### RECORD SET
-*-

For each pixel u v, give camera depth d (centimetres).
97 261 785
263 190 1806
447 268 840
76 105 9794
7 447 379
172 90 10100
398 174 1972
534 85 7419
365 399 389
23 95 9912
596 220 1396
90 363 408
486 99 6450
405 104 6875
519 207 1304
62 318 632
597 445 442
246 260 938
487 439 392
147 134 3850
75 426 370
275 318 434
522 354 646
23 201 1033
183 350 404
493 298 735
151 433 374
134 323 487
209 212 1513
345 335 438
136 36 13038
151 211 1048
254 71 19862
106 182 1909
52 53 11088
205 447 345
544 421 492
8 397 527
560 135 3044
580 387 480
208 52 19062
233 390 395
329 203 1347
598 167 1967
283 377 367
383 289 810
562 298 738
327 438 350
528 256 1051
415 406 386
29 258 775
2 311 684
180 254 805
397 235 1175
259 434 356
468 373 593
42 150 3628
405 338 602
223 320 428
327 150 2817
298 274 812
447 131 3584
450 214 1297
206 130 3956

-*-

### TRY IT
Please restate every line of the records exactly.

### OUTPUT FOR THIS EXERCISE
For each pixel u v, give camera depth d (centimetres).
97 261 785
263 190 1806
447 268 840
76 105 9794
7 447 379
172 90 10100
398 174 1972
534 85 7419
365 399 389
23 95 9912
596 220 1396
90 363 408
486 99 6450
405 104 6875
519 207 1304
62 318 632
597 445 442
246 260 938
487 439 392
147 134 3850
75 426 370
275 318 434
522 354 646
23 201 1033
183 350 404
493 298 735
151 433 374
134 323 487
209 212 1513
345 335 438
136 36 13038
151 211 1048
254 71 19862
106 182 1909
52 53 11088
205 447 345
544 421 492
8 397 527
560 135 3044
580 387 480
208 52 19062
233 390 395
329 203 1347
598 167 1967
283 377 367
383 289 810
562 298 738
327 438 350
528 256 1051
415 406 386
29 258 775
2 311 684
180 254 805
397 235 1175
259 434 356
468 373 593
42 150 3628
405 338 602
223 320 428
327 150 2817
298 274 812
447 131 3584
450 214 1297
206 130 3956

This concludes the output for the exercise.